Here we demonstrated that Scapularisin-3 and Scapularisin-6 are transcribed differentially in I. scapularis salivary glands and midgut. This is in agreement with the expression patterns of defensins identified recently in I. ricinus, some of which seem to be tissue-specific and others ubiquitous [8]. Scapularisin-6 was previously shown to be expressed in the midgut, haemocytes, and fat-body of I. scapularis [60]. Our results confirm that it is expressed in the midgut and in addition we provide a new site of expression, the salivary glands. Hynes and colleagues mentioned that another gene expressed in the salivary glands from I. scapularis (AAV80792) has one leucine “L” at position 17 while Scapularisin-6 has one phenylalanine “F” and they speculated that “L” and not “F” was the salivary gland isoform. Our results show that isoform “F” is expressed in all the organs.

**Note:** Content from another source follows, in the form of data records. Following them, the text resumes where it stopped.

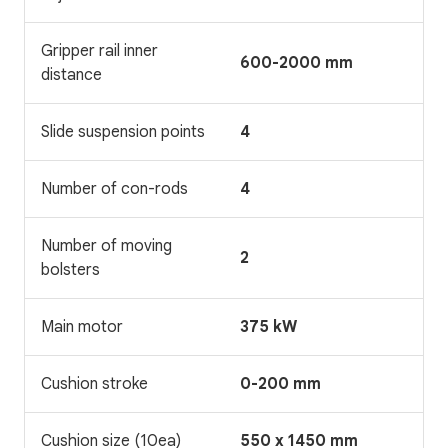
Gripper rail inner
600-2000 mm
distance
Slide suspension points
4
Number of con-rods
4
Number of moving
2
bolsters
Main motor
375 kW
Cushion stroke
0-200 mm
Cushion size (10ea)
550 x 1450 mm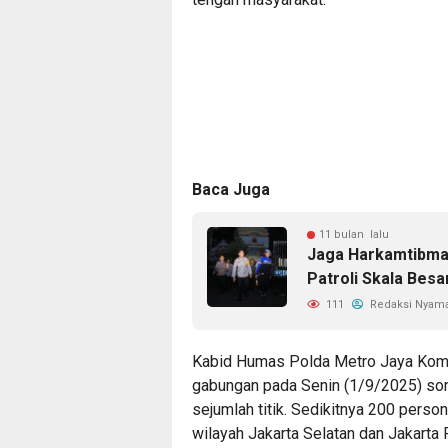
Baca Juga
11 bulan lalu
Jaga Harkamtibmas
Patroli Skala Besa
111
Redaksi Nyam
Kabid Humas Polda Metro Jaya Komb
gabungan pada Senin (1/9/2025) sor
sejumlah titik. Sedikitnya 200 pers
wilayah Jakarta Selatan dan Jakarta 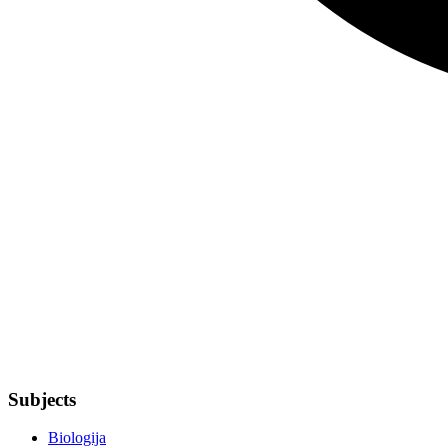
Subjects
Biologija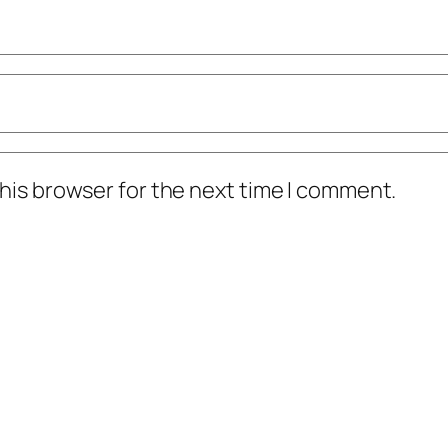
his browser for the next time I comment.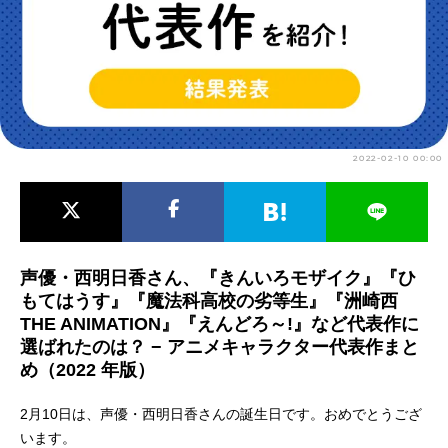
アニメ映画一覧
実写化映画一覧
今期アニメ曜日別一覧
春アニメ
夏アニメ
2022-02-10 00:00
秋アニメ
冬アニメ
男性声優/女性声優一覧
FOLLOW US
声優・西明日香さん、『きんいろモザイク』『ひ
もてはうす』『魔法科高校の劣等生』『洲崎西
THE ANIMATION』『えんどろ～!』など代表作に
選ばれたのは？ − アニメキャラクター代表作まと
め（2022 年版）
2月10日は、声優・西明日香さんの誕生日です。おめでとうござ
います。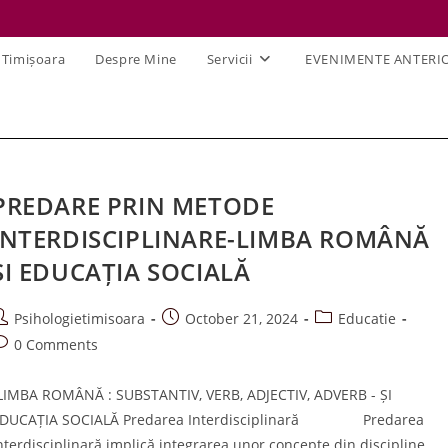
 Timișoara
Despre Mine
Servicii
EVENIMENTE ANTERI
PREDARE PRIN METODE
INTERDISCIPLINARE-LIMBA ROMÂNĂ
ȘI EDUCAȚIA SOCIALĂ
ost
Post
Post
Psihologietimisoara
October 21, 2024
Educatie
uthor:
published:
category:
ost
0 Comments
omments:
LIMBA ROMÂNĂ : SUBSTANTIV, VERB, ADJECTIV, ADVERB - ȘI
DUCAȚIA SOCIALĂ Predarea Interdisciplinară Predarea
nterdisciplinară implică integrarea unor concepte din discipline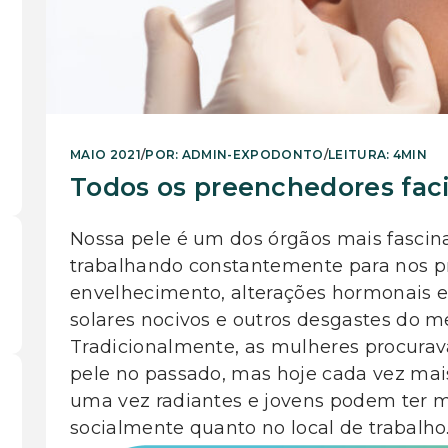
MAIO 2021
/
POR: ADMIN-EXPODONTO
/
LEITURA: 4MIN
Todos os preenchedores faci
Nossa pele é um dos órgãos mais fascina
trabalhando constantemente para nos pr
envelhecimento, alterações hormonais e 
solares nocivos e outros desgastes do m
Tradicionalmente, as mulheres procurav
pele no passado, mas hoje cada vez ma
uma vez radiantes e jovens podem ter mui
socialmente quanto no local de trabalho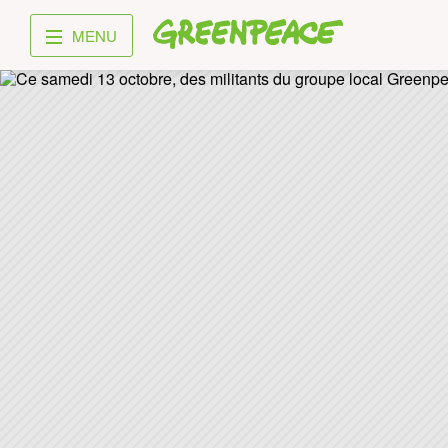
Greenpeace
MENU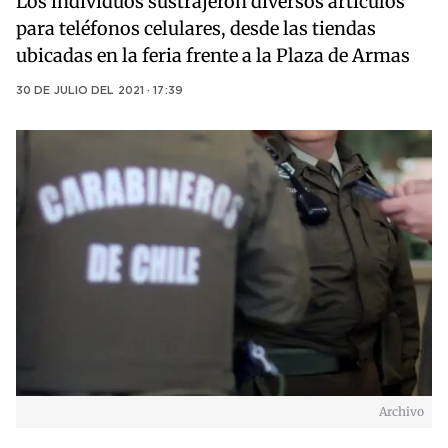
Los individuos sustrajeron diversos artículos
para teléfonos celulares, desde las tiendas
ubicadas en la feria frente a la Plaza de Armas
30 DE JULIO DEL 2021 · 17:39
Archivo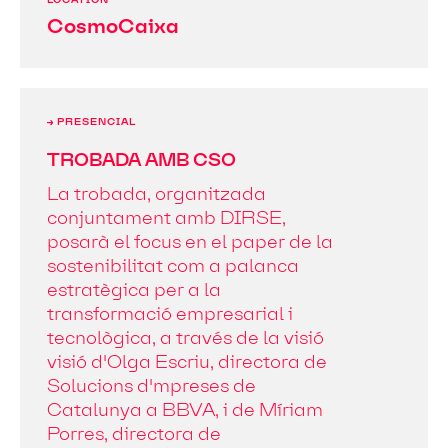
LOCATION
CosmoCaixa
→ PRESENCIAL
TROBADA AMB CSO
La trobada, organitzada
conjuntament amb DIRSE,
posarà el focus en el paper de la
sostenibilitat com a palanca
estratègica per a la
transformació empresarial i
tecnològica, a través de la visió
visió d'Olga Escriu, directora de
Solucions d'mpreses de
Catalunya a BBVA, i de Míriam
Porres, directora de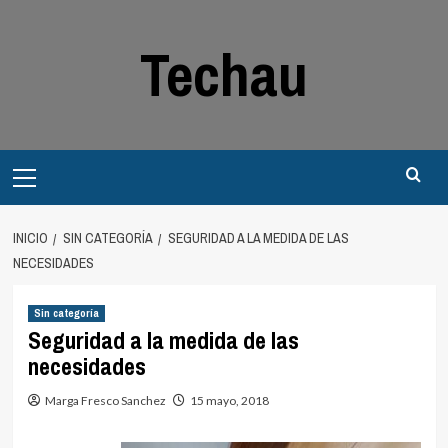
Saltar
al
Techau
contenido
Menú
principal
INICIO
SIN CATEGORÍA
SEGURIDAD A LA MEDIDA DE LAS
NECESIDADES
Sin categoría
Seguridad a la medida de las
necesidades
Marga Fresco Sanchez
15 mayo, 2018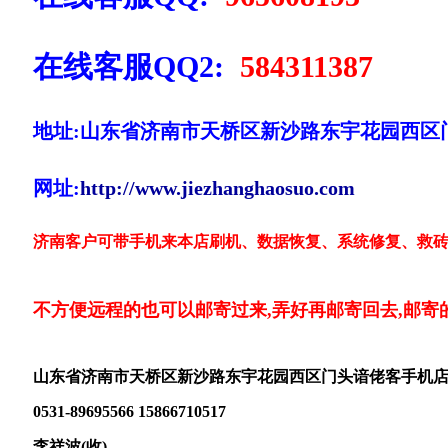
在线客服QQ2:
584311387
地址:山东省济南市天桥区新沙路东宇花园西区
网址:
http://www.jiezhanghaosuo.com
济南客户可带手机来本店刷机、数据恢复、系统修复、救砖
不方便远程的也可以邮寄过来,弄好再邮寄回去,邮寄
山东省济南市天桥区新沙路东宇花园西区门头谙佬客手机
0531-89695566 15866710517
李祥波(收)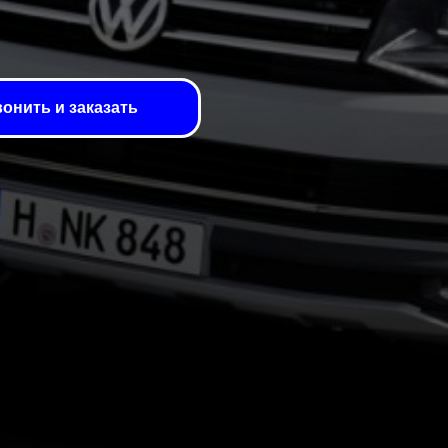
онить и заказать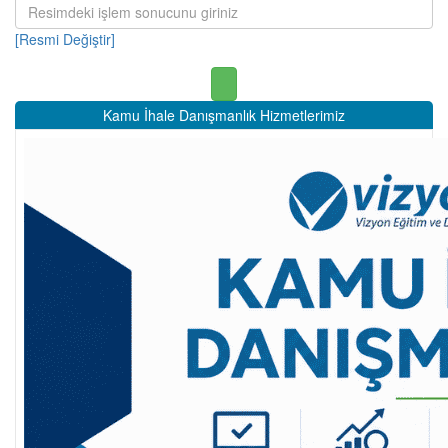
[Resmi Değiştir]
Kamu İhale Danışmanlık Hizmetlerimiz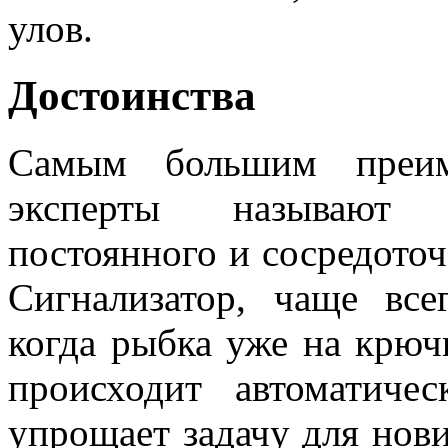
улов.
Достоинства
Самым большим преим
эксперты называют о
постоянного и сосредоточ
Сигнализатор, чаще всег
когда рыбка уже на крючк
происходит автоматиче
упрощает задачу для нови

In contrast to the novel defensins from I. ricinus that were all constitutively expressed in the I. ricinus embryo-derived cell line IRE/CTVM19, except for DefMT5 [8], expression of the two I. scapularis defensins Scapularisin-3 and Scapularisin-6 was not detected in either of the embryo-derived tick cell lines ISE6 and ISE18. Although tick cell lines are generally quite heterogeneous, having been derived from multiple tissue types [39,40], they do not necessarily represent cells from the full complement of tick organs present in the starting material. ISE6 and ISE18 are relatively homogeneous lines compared to the I. ricinus line IRE/CTVM19 (authors’ unpublished observations). It may be that the cell types expressing Scapularisin-3 and Scapularisin-6 in whole tick salivary glands and midgut are not present in the I. scapularis cell lines, while some of the cell types expressing the I. ricinus defensins are present in the more heterogeneous cell line derived from the latter species. Moreover, the pattern of defensin expression may differ between cells of tick embryos that have never experienced bacterial challenge or even a bloodmeal, or partially-fed adult female ticks removed from a vertebrate host. Further studies involving in vitro microbial challenge of these and additional I. scapularis and I. ricinus cell lines [40] are needed to fully elucidate the expression patterns of defensins in embryo-derived cells.

Conclusion

Two defensins from I. scapularis were functionally characterised and they showed activity against fungi and the Gram + bacterium L. grayi. Both Scapularisin-3 and Scapularisin-6 were highly effective against F. graminearum and F. culmorum suggesting their promise for plant protection purposes. In addition, Scapularisin-6 has activity against the bacterium L. grayi. Our results confirm the antimicrobial activity of tick defensins and the potential of these defensins to be used as drugs against important agricultural and medical pathogens.